**Document extract:**
---------------
The task of social exchange theory is then to investigate the reciprocal (mainly material) advantages that individuals draw from their exchange transactions on the premise that they engage in and sustain most social, including noneconomic, relations in the rational expectations of such advantages independently of normative or group considerations. In short, exchange theory in sociology studies the “mutual gratifications persons provide one another that sustain social relations. The basic assumption is that persons establish social associations because they expect them to be rewarding. This implies that the exchange of rewards is a starting mechanism of social relations that is not contingent on norms prescribing obligations” (Blau, 1994: 152-156). In particular, exchange theory provides sociology with a “clear conception of the material and resource basis of social action” (Cook, 2000: 688) and thus is “well-suited for grasping material/extrinsic exchange” (Stolte et al., 2001: 411). Hence, the exchange approach in sociology is described as the “economic analysis of noneconomic social situations” (Emerson, 1976: 336).

Modern Social Exchange Theory

Like most rational choice theorists, social exchange theory’s advocates sometimes make proposals for resurrecting the “species of homo economicus” (Friedman, 1996:.3), albeit in partly modified forms. They explicitly seek to rehabilitate homo economicus in the image of what is described as a new, plain “economic man” (Homans, 1961: 79-81), which implies a resort to a sort of primitive folk psychology, like in the case of rational choice theory. Recently, some rational choice theorists have renamed such an economic man as homo socio-economicus (Lindenberg, 1990) or homo economicus maturus (Frey and Oberholzer-Gee, 1997). Ironically, such an actor concept seems closer to homo sociologicus that exchange and other rational choice theorists reject than to homo economicus in the strict sense, as an assumed embodiment of perfect rationality and driven by the ingrained propensity to exchange for maximum gain. Admittedly, following Pareto and Weber. homo sociologicus is “an advance over homo oeconomicus. Homo sociologicus is an intentional actor, endowed with a set of preferences, seeking acceptable ways of realising his objectives, conscious of the degree of control over the elements of the situation (of the structural constraints), acting in the light of limited information and in a situation of uncertainty. The key feature of homo sociologicus is limited rationality” (Boudon, 1982: 9).

Typically social exchange theory, especially its rational choice version, explains non-economic exchange processes by the operation of homo economicus and other economic laws, especially marginal utility, supply and demand and related market principles (Coleman, 1990; Emerson, 1976; Michener, Cohen, and Sorensen, 1977). Occasionally, or in post-hoc theory development characteristic of rational choice theory, some exchange theorists admit that social interaction is different from economic transactions by placing it between pure calculation of advantage and pure expression of love (Blau, 1994: 91). This admission (or contradiction 2 ) is condensed in this way: “A distinction between social and economic exchange is that social exchange engenders diffuse obligations, whereas those in economic exchange are specified. The diffuseness of the obligations implies that large-scale social exchange is not likely to occur unless social bonds rooted in trust have been established. The mutual advantages from the association fortify their social bond. This may appear to be merely a by-product of social exchange, but it is its most important product” (Blau, 1994: 152-156).
---------------
**Input for this task:**
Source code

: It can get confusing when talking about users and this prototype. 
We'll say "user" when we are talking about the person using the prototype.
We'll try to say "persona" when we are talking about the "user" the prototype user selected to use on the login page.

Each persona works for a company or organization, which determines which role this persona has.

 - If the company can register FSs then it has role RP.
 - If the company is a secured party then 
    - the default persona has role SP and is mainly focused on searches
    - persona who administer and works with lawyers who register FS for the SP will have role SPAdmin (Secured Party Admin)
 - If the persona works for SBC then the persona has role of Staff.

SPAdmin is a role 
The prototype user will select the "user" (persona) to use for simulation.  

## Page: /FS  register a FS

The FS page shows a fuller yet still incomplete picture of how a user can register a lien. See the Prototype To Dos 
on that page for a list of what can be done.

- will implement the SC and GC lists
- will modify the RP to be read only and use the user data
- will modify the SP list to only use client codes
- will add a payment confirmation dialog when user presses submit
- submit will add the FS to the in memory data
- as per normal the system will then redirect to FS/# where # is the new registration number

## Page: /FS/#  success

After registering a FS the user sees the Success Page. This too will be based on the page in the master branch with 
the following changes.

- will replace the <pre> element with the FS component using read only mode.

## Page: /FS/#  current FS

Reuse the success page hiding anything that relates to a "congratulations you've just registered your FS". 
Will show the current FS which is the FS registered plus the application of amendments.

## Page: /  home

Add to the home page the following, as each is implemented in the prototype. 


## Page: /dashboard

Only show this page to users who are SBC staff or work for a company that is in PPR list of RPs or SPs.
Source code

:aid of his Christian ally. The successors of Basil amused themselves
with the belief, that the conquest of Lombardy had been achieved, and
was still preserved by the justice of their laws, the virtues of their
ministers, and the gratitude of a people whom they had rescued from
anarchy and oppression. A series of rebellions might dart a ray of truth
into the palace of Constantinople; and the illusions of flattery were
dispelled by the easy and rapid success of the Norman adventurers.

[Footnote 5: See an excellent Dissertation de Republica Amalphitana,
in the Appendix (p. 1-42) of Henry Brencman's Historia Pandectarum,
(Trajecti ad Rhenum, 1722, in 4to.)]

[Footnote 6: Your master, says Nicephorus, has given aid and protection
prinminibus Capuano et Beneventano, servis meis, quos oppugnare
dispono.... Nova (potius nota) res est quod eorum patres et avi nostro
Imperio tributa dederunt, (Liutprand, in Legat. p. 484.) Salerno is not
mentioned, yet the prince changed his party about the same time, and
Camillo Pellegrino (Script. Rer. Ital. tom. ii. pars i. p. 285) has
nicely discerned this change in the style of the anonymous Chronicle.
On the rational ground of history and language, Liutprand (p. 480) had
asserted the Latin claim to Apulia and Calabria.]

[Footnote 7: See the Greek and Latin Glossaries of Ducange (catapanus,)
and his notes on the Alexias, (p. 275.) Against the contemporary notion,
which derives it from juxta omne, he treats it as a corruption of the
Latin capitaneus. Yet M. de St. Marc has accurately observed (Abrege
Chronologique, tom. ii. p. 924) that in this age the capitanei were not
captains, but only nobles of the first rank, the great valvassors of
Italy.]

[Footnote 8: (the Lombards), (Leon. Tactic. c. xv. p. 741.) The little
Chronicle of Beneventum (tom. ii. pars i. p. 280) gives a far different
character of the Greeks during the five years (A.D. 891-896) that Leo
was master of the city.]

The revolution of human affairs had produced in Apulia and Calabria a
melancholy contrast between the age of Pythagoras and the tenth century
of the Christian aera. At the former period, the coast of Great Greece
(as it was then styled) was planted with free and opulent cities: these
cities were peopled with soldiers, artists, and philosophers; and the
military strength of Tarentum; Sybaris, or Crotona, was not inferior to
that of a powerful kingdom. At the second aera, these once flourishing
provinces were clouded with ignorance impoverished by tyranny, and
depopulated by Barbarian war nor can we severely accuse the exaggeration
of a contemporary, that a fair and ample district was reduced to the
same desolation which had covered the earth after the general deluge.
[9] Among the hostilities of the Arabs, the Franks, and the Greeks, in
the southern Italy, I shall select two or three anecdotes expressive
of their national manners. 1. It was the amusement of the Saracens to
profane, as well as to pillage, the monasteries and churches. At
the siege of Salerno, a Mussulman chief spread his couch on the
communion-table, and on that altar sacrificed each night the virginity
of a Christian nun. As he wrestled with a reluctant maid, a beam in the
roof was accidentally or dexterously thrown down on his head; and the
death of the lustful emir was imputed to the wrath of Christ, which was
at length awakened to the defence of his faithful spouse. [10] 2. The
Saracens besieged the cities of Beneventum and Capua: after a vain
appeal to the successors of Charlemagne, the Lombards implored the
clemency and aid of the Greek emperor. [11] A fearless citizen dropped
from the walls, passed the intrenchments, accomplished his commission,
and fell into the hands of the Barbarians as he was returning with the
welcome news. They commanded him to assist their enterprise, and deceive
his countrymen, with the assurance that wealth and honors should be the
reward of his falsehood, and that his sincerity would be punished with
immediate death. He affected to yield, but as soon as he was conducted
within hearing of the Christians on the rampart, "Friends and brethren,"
---------------
**List of tasks:**
1. Change "simulation" to "testing" in the stretch of the records from the line containing "SPAdmin is a role" through the line containing "on that page for a list of what can be done.", and give back only those lines, otherwise unchanged.
2. Extend the passage on social exchange theory, picking up after its final sentence.

**Results by task:**
1.
SPAdmin is a role 
The prototype user will select the "user" (persona) to use for testing.  

## Page: /FS  register a FS

The FS page shows a fuller yet still incomplete picture of how a user can register a lien. See the Prototype To Dos 
on that page for a list of what can be done.

2.
Despite such distinctions, the typical argument is that economic laws, viz., the principle of marginal utility, the law of supply and demand, etc., are operative in social exchanges or extra-economic relations (Emerson, 1976, Macy and Flache, 1995). Arguably, the principle of marginal utility, for instance, applies to non-economic situations just as economic exchange (Blau, 1994: 158-159). Specifically, such a principle is applicable in the form of diminishing marginal utility and utility optimization at the point at which the former is zero 3 . Following economists, exchange theorists argue that social actors have a “single principle of action to maximize their realization of interests. Through exchanges there is a reduction in the discrepancy between interest and control, to the point where an equilibrium occurs” 4 (Coleman, 1990: 39).

Arguably, actors forego ownership or power 5 in that they give up control for the sake of gaining utility (Coleman, 1994: 169) via market transactions as well as social exchange.

Following economics’ treatment of the market as a quintessential phenomenon vis-à-vis the rest of society, rational choice and behaviorist models explicitly (Emerson, 1969: 385-386) or implicitly (Cook, 1990: 115-116) treat exchange as more fundamental than power. In this view, the ultimate determinant of power lies in the networks of exchange transactions underscored by an objective structure of alternatives or set of feasible options for exchanges. Presumably, such determination makes power (and dependence) a structural phenomenon that inheres to positions in exchange networks. (A recent alternative to this view is a process model which links power to participation levels within exchange networks in accordance with actors’ social identity standards [Burke, 1997: 135-137].) Social exchange theory specifies power/dependence relations by the inverse association between the two, so that (un)reciprocity generates the problem of (in)equality. In an early formulation (Emerson, 1962: 33), the power of “A over B is the amount of resistance on the part of B which can be overcome by A. Pab = Dba; the power of A over B is equal to and based upon the dependence of B upon A. A power-dependence relation [is]: Pab = Dba, Pba = Dab.” The modern social exchange paradigm adopts this proposition as (Emerson’s) “power-dependence theory” (Molm and Peterson, 1999).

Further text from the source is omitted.